Webster’s Timeline History: Webster’s Timeline Histories Reviewed, 2025–2026

Our authors weigh in on their sources

David Eggleton, Rosie Oliver, Sally O’Reilly, and John Smith

Webster’s Timeline History: Bristol, 1000–1893

For those who have never been to Bristol and who know very little about that obscure seaport nestled in a British backwater, Webster’s Timeline History: Bristol, 1000–1893, published in San Diego, California, serves as a self-declaredly authoritative, albeit dry-as-chalk-dust, guide, moving from the Norman Conquest and all that to the High Victorian era and all that. It is actually a crazy quiltwork of chronologically arranged references sourced online and erratically stitched together in 2009 by Professor Philip M. Parker, who had explored the internet with a globe-girdling search engine using the place name “Bristol” as his headword. The resultant compendium, gathered in the middling noughties, resembles search engine as siege engine. Having broken through, as it were, into multiple museological recesses carrying the dank odor of dungeons, the siege engine has returned to spit out portions, gobbets, and tidbits of a munched-over feast of toponymous trivia, deposited in print as if rendered through the chattering teeth of a devotedly dogged, and possibly demented, robot.

With Professor Parker acting at once as an editor sifting dross from dross, as an amanuensis wearing his metaphorical quill down to the stump while taking dictation from browsing web crawlers, and as a psychopomp of sorts, burning late-night oil in order to catalogue Bristolian quotations from a roll call of bygone town worthies, the reader must trust his assaying and amassment of Bristol home truths to tell it like it is. It’s the gospel of Bristol according to Parker, where all is cramped, crimped, clipped—and seen through a cupping glass darkly.

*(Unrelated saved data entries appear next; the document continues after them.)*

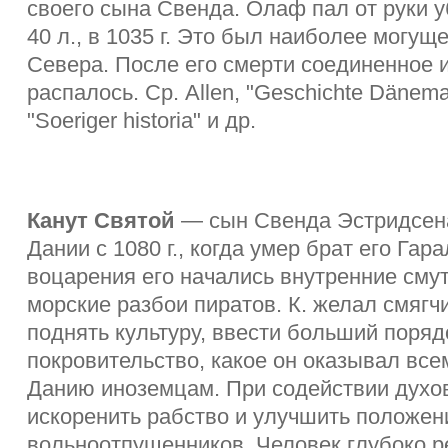
своего сына Свенда. Олаф пал от руки уб
40 л., в 1035 г. Это был наиболее могу
Севера. После его смерти соединенное 
распалось. Ср. Allen, "Geschichte Dänema
"Soeriger historia" и др.
Канут Святой
— сын Свенда Эстридсен
Дании с 1080 г., когда умер брат его Гар
воцарения его начались внутренние сму
морские разбои пиратов. К. желал смягч
поднять культуру, ввести больший поряд
покровительство, какое он оказывал вс
Данию иноземцам. При содействии духов
искоренить рабство и улучшить положен
вольноотпущенников. Человек глубоко ре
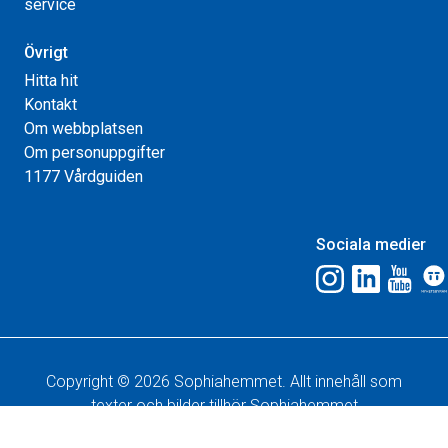
service
Övrigt
Hitta hit
Kontakt
Om webbplatsen
Om personuppgifter
1177 Vårdguiden
Sociala medier
Copyright © 2026 Sophiahemmet. Allt innehåll som
texter och bilder tillhör Sophiahemmet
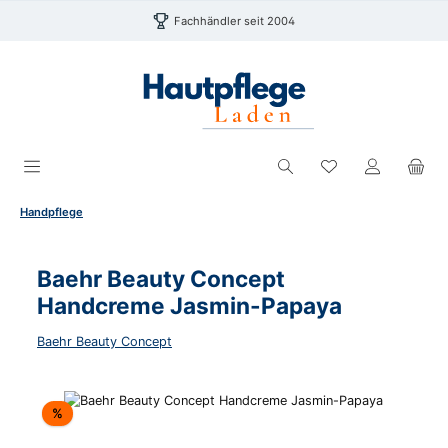
Zum Hauptinhalt springen
Fachhändler seit 2004
Du hast 0 Produk
Handpflege
Baehr Beauty Concept
Handcreme Jasmin-Papaya
Baehr Beauty Concept
Bildergalerie überspringen
Rabatt
%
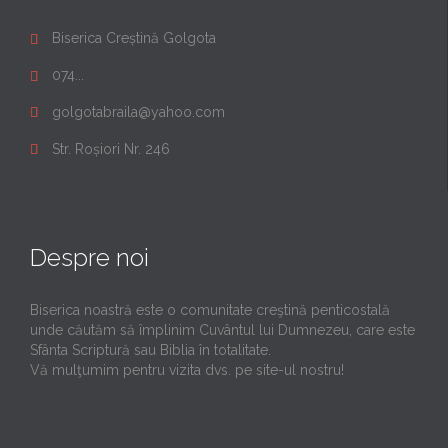
Biserica Creștină Golgota

074...

golgotabraila@yahoo.com

Str. Roșiori Nr. 246

Despre noi
Biserica noastră este o comunitate creştină penticostală
unde căutăm să împlinim Cuvântul lui Dumnezeu, care este
Sfânta Scriptură sau Biblia în totalitate.
Vă mulţumim pentru vizita dvs. pe site-ul nostru!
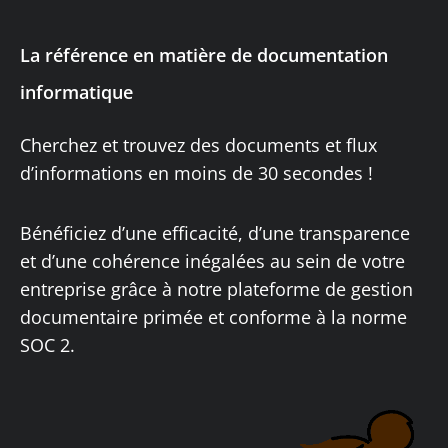
La référence en matière de documentation
informatique​
Cherchez et trouvez des documents et flux
d’informations en moins de 30 secondes !
Bénéficiez d’une efficacité, d’une transparence
et d’une cohérence inégalées au sein de votre
entreprise grâce à notre plateforme de gestion
documentaire primée et conforme à la norme
SOC 2.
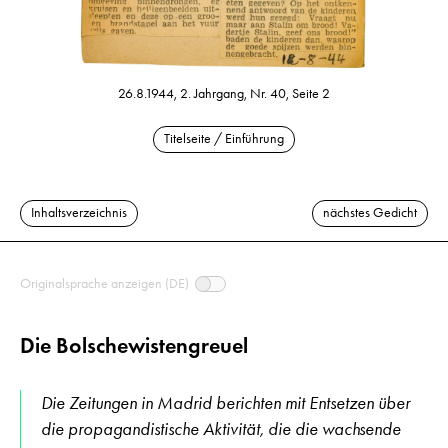
26.8.1944, 2. Jahrgang, Nr. 40, Seite 2
Titelseite / Einführung
Inhaltsverzeichnis
nächstes Gedicht
Originalsprache anzeigen (DE)
Die Bolschewistengreuel
Die Zeitungen in Madrid berichten mit Entsetzen über
die propagandistische Aktivität, die die wachsende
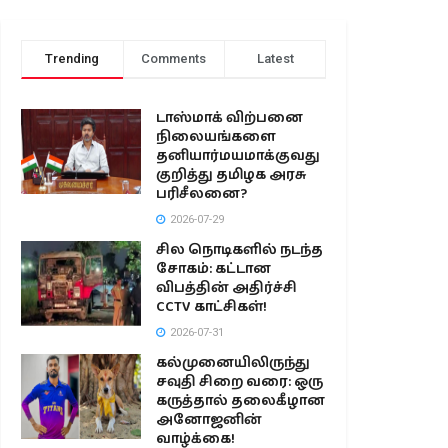
Trending
Comments
Latest
டாஸ்மாக் விற்பனை
நிலையங்களை
தனியார்மயமாக்குவது
குறித்து தமிழக அரசு
பரிசீலனை?
2026-07-29
சில நொடிகளில் நடந்த
சோகம்: கட்டான
விபத்தின் அதிர்ச்சி
CCTV காட்சிகள்!
2026-07-31
கல்முனையிலிருந்து
சவுதி சிறை வரை: ஒரு
கருத்தால் தலைகீழான
அனோஜனின்
வாழ்க்கை!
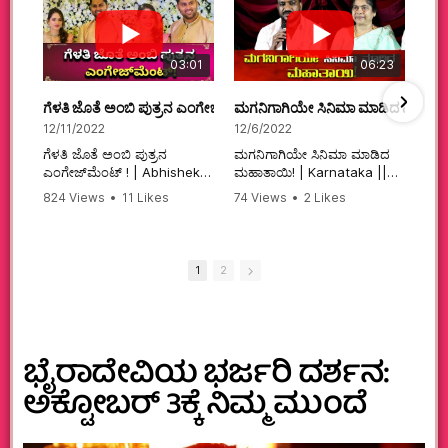
03:01
06:23
ಗೆಳತಿ ಜೊತೆ ಅಂಬಿ ಪುತ್ರನ ಎಂಗೇಜ್‌ಮೆಂಟ್ ! | Abhishek Ambareesh | 
ಮಗನಿಗಾಗಿಯೇ ಸಿನಿಮಾ ಮಾಡಿದ ಮಹಾತಾ
12/11/2022
12/6/2022
ಗೆಳತಿ ಜೊತೆ ಅಂಬಿ ಪುತ್ರನ
ಮಗನಿಗಾಗಿಯೇ ಸಿನಿಮಾ ಮಾಡಿದ
ಎಂಗೇಜ್‌ಮೆಂಟ್ ! | Abhishek
ಮಹಾತಾಯಿ! | Karnataka ||
Ambareesh | Aviva ||
824 Views
•
11 Likes
74 Views
•
2 Likes
#karnataka
•
0 Comments
•
2 Comments
#abhishekambareesh
#kannadamovies
#engagement
#sandalwood
#abhiengagement
1
2
ಭೈರಾದೇವಿಯ ಭರ್ಜರಿ ದರ್ಶನ:
ಅಕ್ಟೋಬರ್ 3ಕ್ಕೆ ನಿಮ್ಮ ಮುಂದೆ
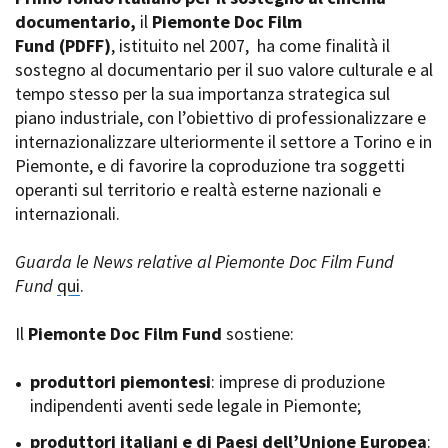
La Grazia - Immagini e
documentario,
Rete regionale
il
Piemonte Doc Film
location della Torino di Paolo
Fund
Bilancio sociale
(PDFF)
, istituito nel 2007,
ha come finalità il
Sorrentino
sostegno al documentario per il suo valore culturale e al
Amministrazione
Open Day
trasparente
tempo stesso per la sua importanza strategica sul
Ciak in TOur!
Bandi e gare
piano industriale, con l’obiettivo di professionalizzare e
Sostenibilità ambientale
internazionalizzare ulteriormente il settore a Torino e in
FESTIVAL, MARKETS,
Piemonte, e di favorire la coproduzione tra soggetti
AWARDS
SERVIZI
operanti sul territorio e realtà esterne nazionali e
International Film Festival
Servizi generali
Rotterdam
internazionali.
Location scouting
Berlinale Internationalen
Filmfestspiele Berlin
Spazi nella sede FCTP
Guarda le News relative al Piemonte Doc Film Fund
Festival de Cannes
Sala Casting
Fund
qui
.
Biografilm Festival - Bio to B
Sala Paolo Tenna
Industry Days
Il
Piemonte Doc Film Fund
sostiene:
Locarno Film Festival
FILM FUNDS
Mostra Internazionale d’Arte
Piemonte Film Tv Fund
produttori piemontesi
: imprese di produzione
Cinematografica Venezia
Piemonte Film Tv
indipendenti aventi sede legale in Piemonte;
Toronto International Film
Development Fund
Festival
produttori italiani e di Paesi dell’Unione Europea
Piemonte Doc Film Fund
:
Festa del Cinema di Roma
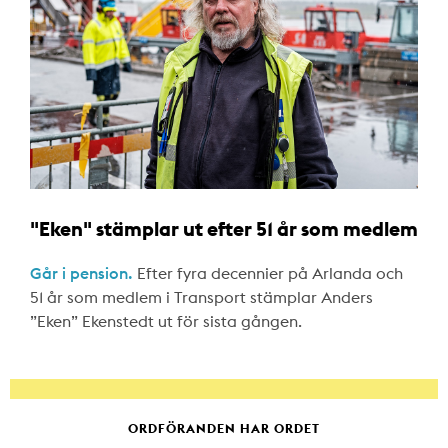
"Eken" stämplar ut efter 51 år som medlem
Går i pension.
Efter fyra decennier på Arlanda och
51 år som medlem i Transport stämplar Anders
”Eken” Ekenstedt ut för sista gången.
ORDFÖRANDEN HAR ORDET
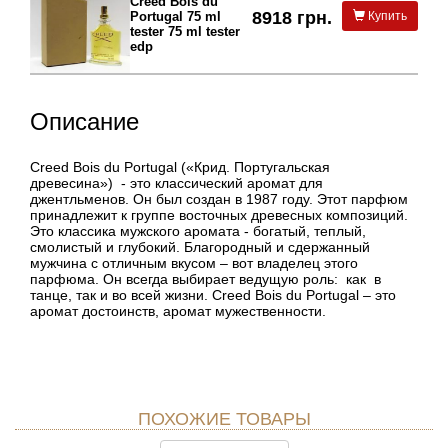
Creed Bois du
8918 грн.
Portugal 75 ml
Купить
tester 75 ml tester
edp
Описание
Creed Bois du Portugal («Крид. Португальская
древесина») - это классический аромат для
джентльменов. Он был создан в 1987 году. Этот парфюм
принадлежит к группе восточных древесных композиций.
Это классика мужского аромата - богатый, теплый,
смолистый и глубокий. Благородный и сдержанный
мужчина с отличным вкусом – вот владелец этого
парфюма. Он всегда выбирает ведущую роль: как в
танце, так и во всей жизни. Creed Bois du Portugal – это
аромат достоинств, аромат мужественности.
ПОХОЖИЕ ТОВАРЫ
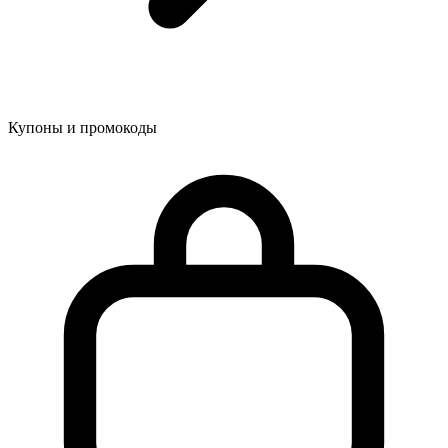
Купоны и промокоды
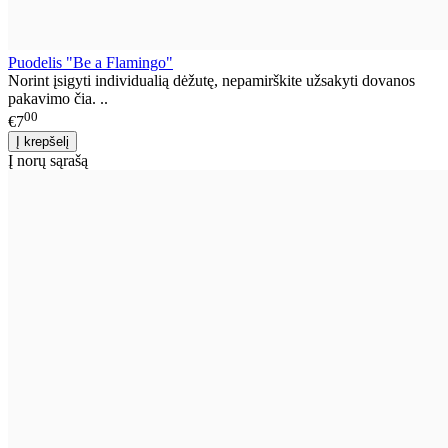
Puodelis "Be a Flamingo"
Norint įsigyti individualią dėžutę, nepamirškite užsakyti dovanos
pakavimo čia. ..
00
€7
Į norų sąrašą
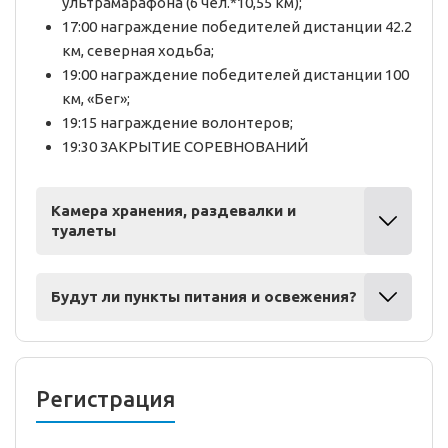
ультрамарафона (6 чел.*10,55 км);
17:00 награждение победителей дистанции 42.2
км, северная ходьба;
19:00 награждение победителей дистанции 100
км, «Бег»;
19:15 награждение волонтеров;
19:30 ЗАКРЫТИЕ СОРЕВНОВАНИЙ
Камера хранения, раздевалки и
туалеты
Будут ли пункты питания и освежения?
Регистрация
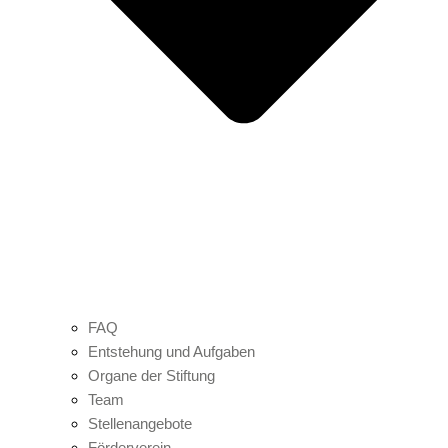
FAQ
Entstehung und Aufgaben
Organe der Stiftung
Team
Stellenangebote
Förderverein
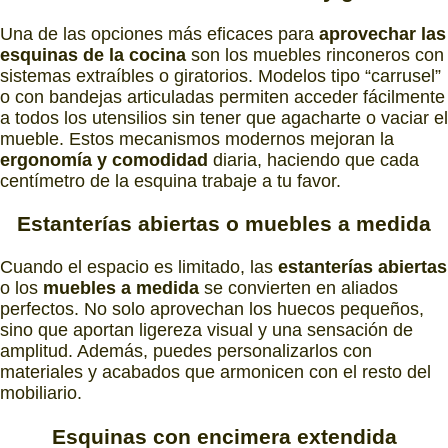
Una de las opciones más eficaces para
aprovechar las
esquinas de la cocina
son los muebles rinconeros con
sistemas extraíbles o giratorios. Modelos tipo “carrusel”
o con bandejas articuladas permiten acceder fácilmente
a todos los utensilios sin tener que agacharte o vaciar el
mueble. Estos mecanismos modernos mejoran la
ergonomía y comodidad
diaria, haciendo que cada
centímetro de la esquina trabaje a tu favor.
Estanterías abiertas
o
muebles a medida
Cuando el espacio es limitado, las
estanterías abiertas
o los
muebles a medida
se convierten en aliados
perfectos. No solo aprovechan los huecos pequeños,
sino que aportan ligereza visual y una sensación de
amplitud. Además, puedes personalizarlos con
materiales y acabados que armonicen con el resto del
mobiliario.
Esquinas
con
encimera extendida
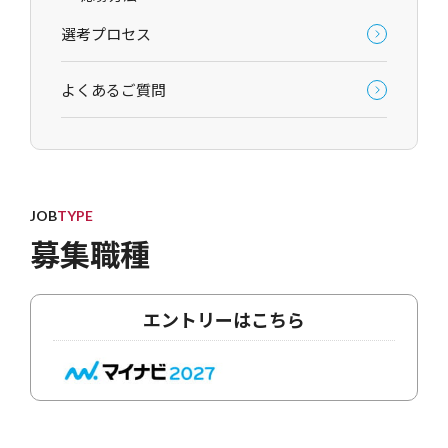
選考プロセス
よくあるご質問
JOB
TYPE
募集職種
エントリーはこちら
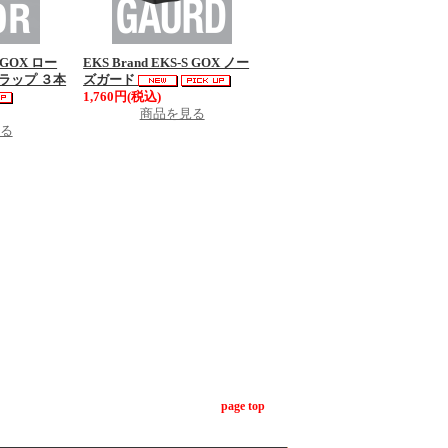
S GOX ロー
EKS Brand EKS-S GOX ノー
ラップ ３本
ズガード
1,760円(税込)
商品を見る
る
page top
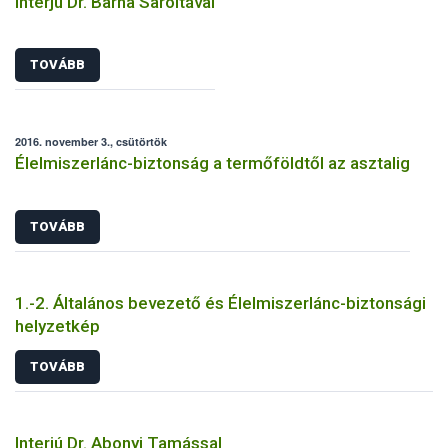
Interjú Dr. Barna Saroltával
TOVÁBB
2016. november 3., csütörtök
Élelmiszerlánc-biztonság a termőföldtől az asztalig
TOVÁBB
1.-2. Általános bevezető és Élelmiszerlánc-biztonsági
helyzetkép
TOVÁBB
Interjú Dr. Abonyi Tamással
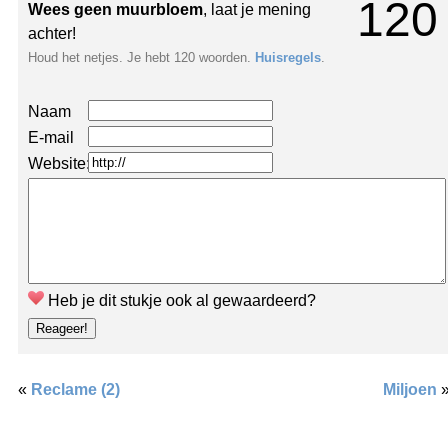
120
Wees geen muurbloem
, laat je mening
achter!
Houd het netjes. Je hebt 120 woorden.
Huisregels
.
Naam
E-mail
Website:
Heb je dit stukje ook al gewaardeerd?
«
Reclame (2)
Miljoen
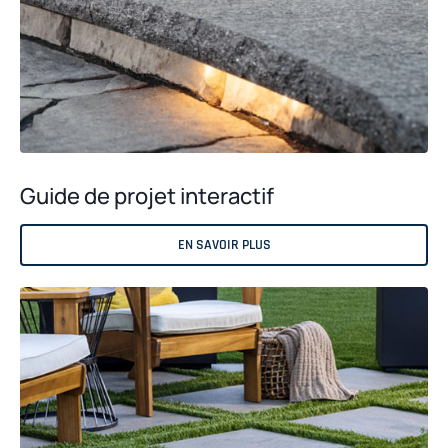
Guide de projet interactif
EN SAVOIR PLUS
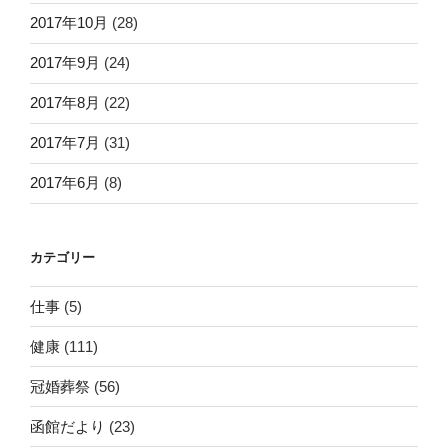
2017年10月
(28)
2017年9月
(24)
2017年8月
(22)
2017年7月
(31)
2017年6月
(8)
カテゴリー
仕事
(5)
健康
(111)
冠婚葬祭
(56)
函館だより
(23)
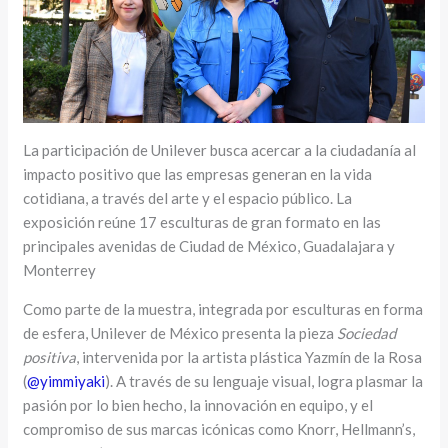
La participación de Unilever busca acercar a la ciudadanía al
impacto positivo que las empresas generan en la vida
cotidiana, a través del arte y el espacio público. La
exposición reúne 17 esculturas de gran formato en las
principales avenidas de Ciudad de México, Guadalajara y
Monterrey
Como parte de la muestra, integrada por esculturas en forma
de esfera, Unilever de México presenta la pieza
Sociedad
positiva
, intervenida por la artista plástica Yazmín de la Rosa
(
@yimmiyaki
). A través de su lenguaje visual, logra plasmar la
pasión por lo bien hecho, la innovación en equipo, y el
compromiso de sus marcas icónicas como Knorr, Hellmann’s,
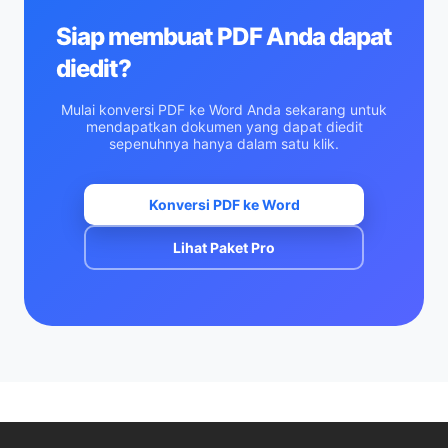
Siap membuat PDF Anda dapat
diedit?
Mulai konversi PDF ke Word Anda sekarang untuk
mendapatkan dokumen yang dapat diedit
sepenuhnya hanya dalam satu klik.
Konversi PDF ke Word
Lihat Paket Pro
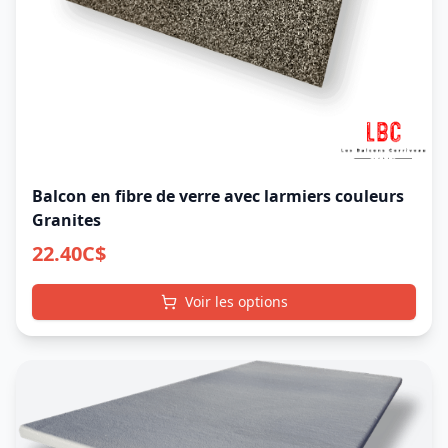
Balcon en fibre de verre avec larmiers couleurs
Granites
22.40
C$
Voir les options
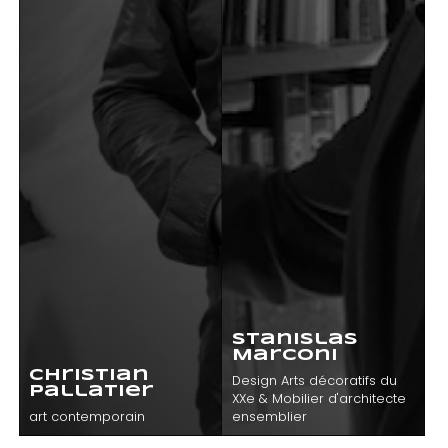
que -
 et
Livres -
 XVIIe
Autographes
e
(1)
 et
Meubles et
 XIXe
sièges du XVIIIe
e
siècle
(1)
Stanislas
 de
Marconi
- art
Philatélie
Christian
Design Arts décoratifs du
ire
(1)
Pallatier
XXe & Mobilier d'architecte
art contemporain
ensemblier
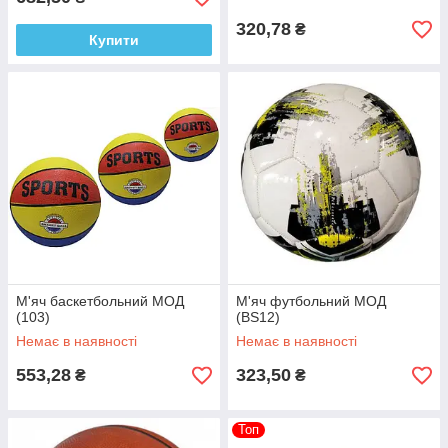
320,78
₴
Купити
М'яч баскетбольний МОД
М'яч футбольний МОД
(103)
(BS12)
Немає в наявності
Немає в наявності
553,28
323,50
₴
₴
Топ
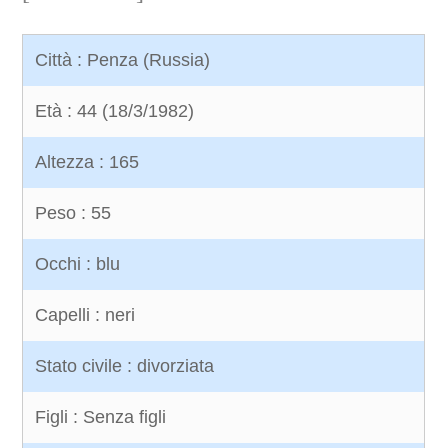
Città : Penza (Russia)
Età : 44 (18/3/1982)
Altezza : 165
Peso : 55
Occhi : blu
Capelli : neri
Stato civile : divorziata
Figli : Senza figli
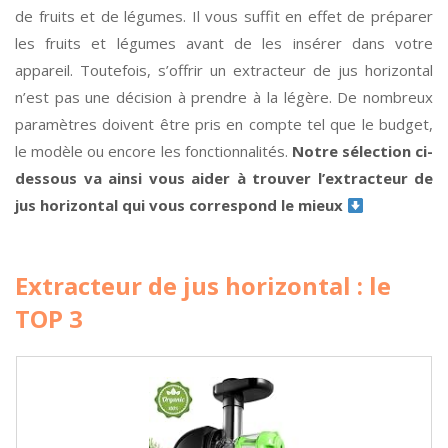
de fruits et de légumes. Il vous suffit en effet de préparer
les fruits et légumes avant de les insérer dans votre
appareil. Toutefois, s’offrir un extracteur de jus horizontal
n’est pas une décision à prendre à la légère. De nombreux
paramètres doivent être pris en compte tel que le budget,
le modèle ou encore les fonctionnalités.
Notre sélection ci-
dessous va ainsi vous aider à trouver l’extracteur de
jus horizontal qui vous correspond le mieux
Extracteur de jus horizontal : le
TOP 3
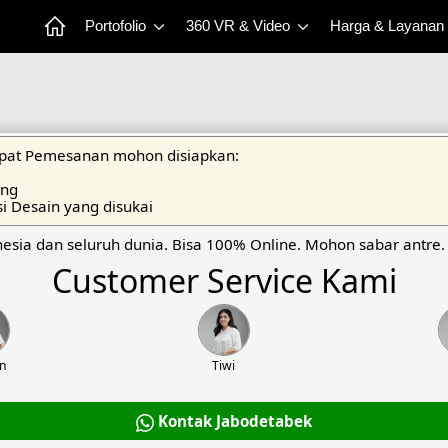
Portofolio
360 VR & Video
Harga & Layanan
at Pemesanan mohon disiapkan:
ang
si Desain yang disukai
esia dan seluruh dunia. Bisa 100% Online. Mohon sabar antre.
Customer Service Kami
an
Tiwi
Kontak Jabodetabek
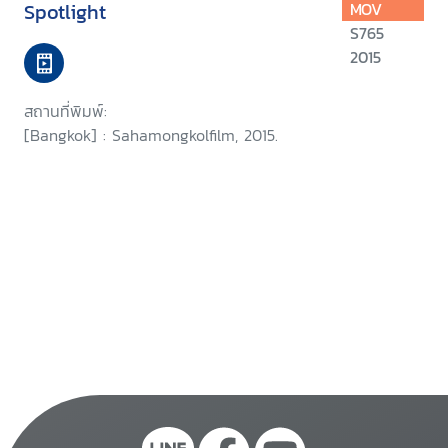
Spotlight
MOV
S765
2015
สถานที่พิมพ์:
[Bangkok] : Sahamongkolfilm, 2015.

His starchy and stodgy digest piles up like harvested bushels of moldering chaff, containing the occasional silver needle, ornamental brooch, or curious gem. It’s a kind of sinkhole paste of printed matter. The first entry—which dates, unexpectedly, from the sixth century—is for “Wodin’s Dyke,” “a mediaeval defensive linear earthwork” that starts south of Bristol. The very last entry, from 1893, names George Edward Weare as “author of a collectanea relating to … Gray Friars …, together with a concise history of the dissolution of the houses of the Four Orders of Mendicant Friars in Bristol.” There you have it: an omnium gatherum from Alpha to Omega, not of all things Bristol, but of Bristol as an expression of bibliomania for those who still care about such things.